The City of Aiken’s Downtown Development Project (DDP) will not include a paring facility at the corner of Richland Avenue and Newberry Street, collectively known as the Anderson and Shah tracts, Aiken City Manager John Klimm announced Thursday.

Despite extensive efforts, stakeholders have not been able to reach financial and logistical arrangements that are agreeable to the City, its residents, and the existing businesses operating within the area.  Extensive citizen input has indicated that a parking solution Downtown has wide support, but not at the originally proposed location.

“We’ve listened to everyone who has weighed in on the plan,” Mayor Rick Osbon said.  “While the consultants told us this was the most central and preferred location and that we should not miss the opportunity when it came up for sale, many City residents told us they’d feel more comfortable with another site so that’s where we’re headed.  One of the big upsides of moving on the alternatives is that it allows me to once again take a leadership role in the process of taking our Downtown to great new heights.”

Osbon said he believes this prominent block will eventually be redeveloped by the private sector as City projects and the $11 million renovation of the Hotel Aiken proceed Downtown.  The City will stand ready to protect the charm and character of Aiken, Osbon said, adding that he hopes the existing businesses on the block have an opportunity to participate and prosper in any future development.   As a next step of the DDP, the City hopes to announce alternatives in early 2018 that incorporate the core goals envisioned in the initial plan:

  1.  The efficient consolidation of City services into a single facility that allows surplus property to be developed and returned to the tax rolls.
  2. The infusion of additional residential units to the Downtown, which will serve as a key driver that protects the viability of the district and spurs economic development.
  3. Expansion of current and recruitment of new retail to the Downtown that will serve the residents, visitors and workers that frequent the area.
  4. A comprehensive parking solution potentially involving a parking structure along with additional surface parking to meet the needs for additional spaces now and as the need for them grows along with the increased vibrancy of Downtown.

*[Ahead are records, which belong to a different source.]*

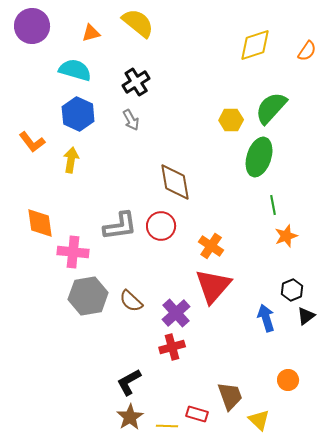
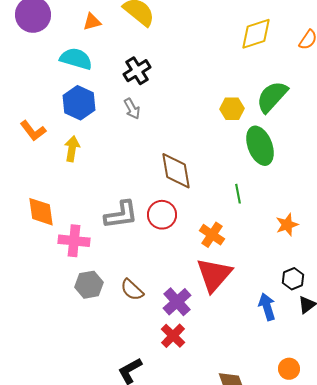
green ellipse: (259, 157) -> (260, 146), turned -39
green line: (273, 205) -> (238, 194), moved
gray hexagon: (88, 296) -> (89, 285), size x0.7
red cross: (172, 347) -> (173, 336), turned -30

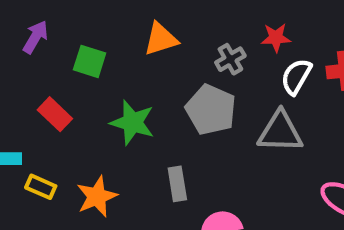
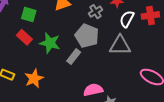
red rectangle: (55, 114) -> (24, 37), moved
gray rectangle: (177, 184) -> (74, 57), moved, turned 49

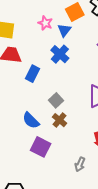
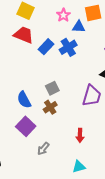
blue triangle: (64, 30) -> (79, 27), turned 40
blue rectangle: (32, 74) -> (46, 47), moved
gray arrow: (80, 164) -> (43, 149), moved

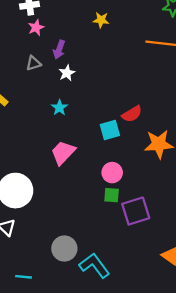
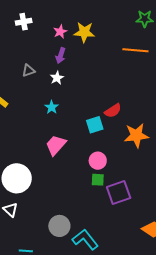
yellow star: (101, 20) -> (84, 32), size x1.5
pink star: (36, 28) -> (60, 32), moved
purple arrow: (59, 50) -> (61, 56), moved

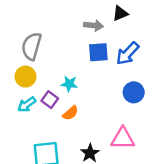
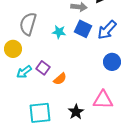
blue square: (98, 52) -> (83, 29), turned 30
yellow circle: (25, 77) -> (13, 49), moved
cyan star: (69, 84) -> (59, 32), moved

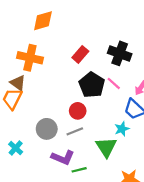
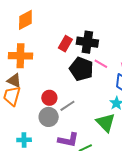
black cross: (120, 53) -> (87, 42), moved
red circle: (78, 111) -> (49, 98), moved
gray line: (75, 131) -> (67, 106), moved
cyan cross: (16, 148) -> (24, 140), turned -32

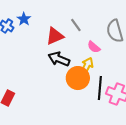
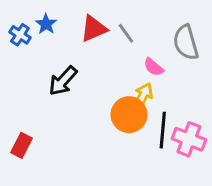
red triangle: (55, 36) -> (94, 29), moved
black arrow: (59, 59) -> (63, 81), moved, turned -70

For the past five months, the City of Aiken staff has been working to modify and improve the Downtown Development Project to protect the uniqueness of the Downtown area and to respond to concerns raised by Aiken residents.  The City held six public meetings to receive citizen input and have been reworking plans to respond to those suggestions and concerns.  Among the chief priorities of the DDP is protecting the special nature of Downtown Aiken, including the unique architecture and the longstanding hometown spirit of the commercial district.

“We have listened to resident concerns and suggestions and have incorporated their concerns into the modified plan.  We need to change the original plan to improve it and to safeguard the priorities set forth for the DDP”, stated City Manager John Klimm.

City Council Member Lessie Price commented on the process stating, “Our Council has promised a collaborative process that includes residents’ concerns and that is why we’ve had many public meetings but have not yet had a first reading on the Downtown Development Project.  While this process has taken longer than expected, we are listening and responding and put forward a strong downtown project that present and future residents can be proud of.”